One theory is that children are more likely to have pre-existing immunity to endemic #CoV (ie HKU1 and OC43). Neutralizing Ab target Spike protein on the viral membrane. SARS2 Spike is most similar to SARS1 (76%) but 30-37% similar to endemic CoVs, so cross protection unlikely.
Another idea is that due to mild symptoms in children, they are less likely to receive symptom-based testing for #COVID, and therefore would be under counted. I return to this fantastic @NEJM from Iceland where they tested 6% of the entire population https://www.nejm.org/doi/full/10.1056/NEJMoa2006100
One arm was symptom based, which revealed 38/564 (6.7%) positive children. Of 848 children in the population screening group, NONE were positive! Suggesting that symptom based testing does not under count infected children.
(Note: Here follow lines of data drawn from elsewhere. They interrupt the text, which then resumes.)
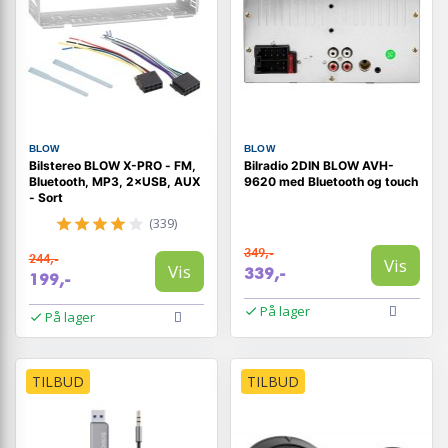
BLOW
BLOW
Bilstereo BLOW X-PRO - FM,
Bilradio 2DIN BLOW AVH-
Bluetooth, MP3, 2×USB, AUX
9620 med Bluetooth og touch
- Sort
(339)
349,-
244,-
Vis
Vis
339,-
199,-
På lager
På lager
TILBUD
TILBUD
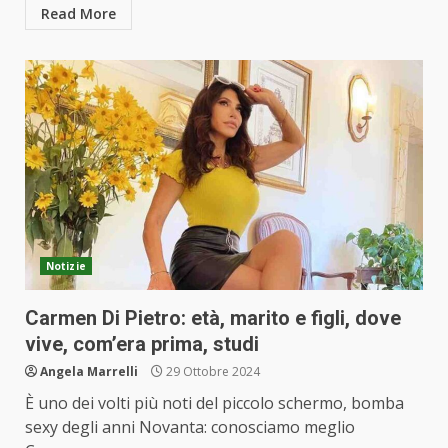
Read More
Notizie
Carmen Di Pietro: età, marito e figli, dove
vive, com’era prima, studi
Angela Marrelli
29 Ottobre 2024
È uno dei volti più noti del piccolo schermo, bomba
sexy degli anni Novanta: conosciamo meglio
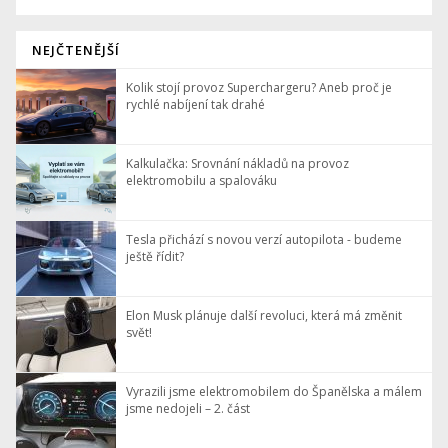
NEJČTENĚJŠÍ
Kolik stojí provoz Superchargeru? Aneb proč je
rychlé nabíjení tak drahé
Kalkulačka: Srovnání nákladů na provoz
elektromobilu a spalováku
Tesla přichází s novou verzí autopilota - budeme
ještě řídit?
Elon Musk plánuje další revoluci, která má změnit
svět!
Vyrazili jsme elektromobilem do Španělska a málem
jsme nedojeli – 2. část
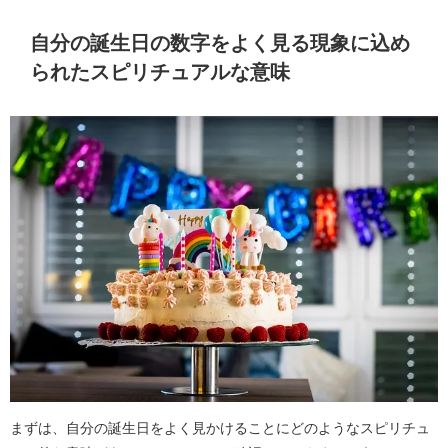
自分の誕生日の数字をよく見る現象に込め
られたスピリチュアルな意味
まずは、自分の誕生日をよく見かけることにどのようなスピリチュ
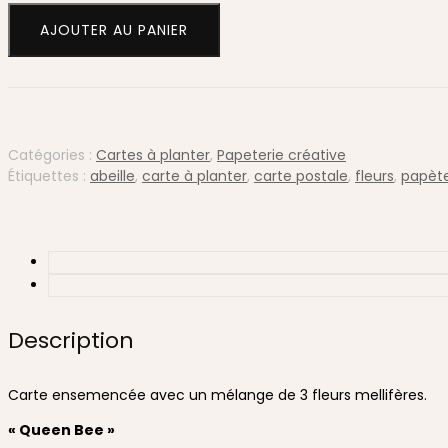
Carte
AJOUTER AU PANIER
à
planter
Abeilles
(Queen
Bee)
Catégories :
Cartes à planter
,
Papeterie créative
Étiquettes :
abeille
,
carte à planter
,
carte postale
,
fleurs
,
papète
Description
Carte ensemencée avec un mélange de 3 fleurs mellifères.
« Queen Bee »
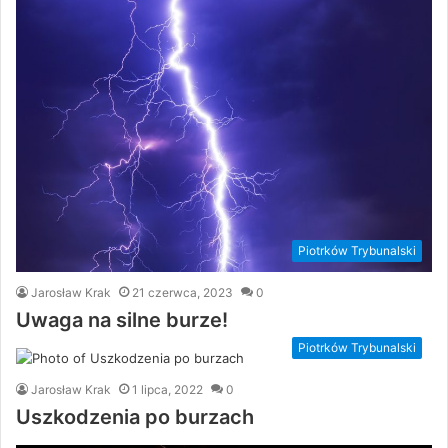
Piotrków Trybunalski
Jarosław Krak
21 czerwca, 2023
0
Uwaga na silne burze!
Piotrków Trybunalski
Jarosław Krak
1 lipca, 2022
0
Uszkodzenia po burzach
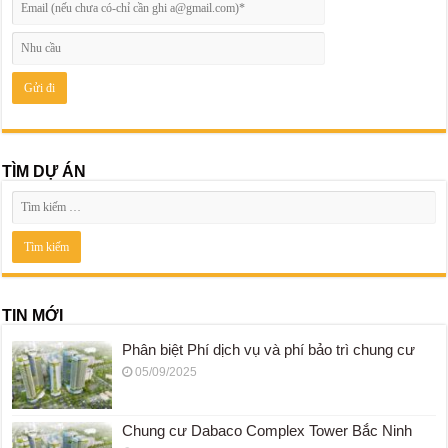
TÌM DỰ ÁN
TIN MỚI
Phân biệt Phí dịch vụ và phí bảo trì chung cư
05/09/2025
Chung cư Dabaco Complex Tower Bắc Ninh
Another theory is that children have a lower viral load than adults, but that also seems to be false. In this study from @c_drosten, a wide range of viral loads were found in infected people of all ages.
https://www.medrxiv.org/content/10.1101/2020.06.08.20125484v1
Final and most plausible: ACE2 receptor expression is less in children than adults. Analysis of microarray data demonstrated decreased ACE2 expression in noses and lungs of children, potentially explaining differences in infectivity.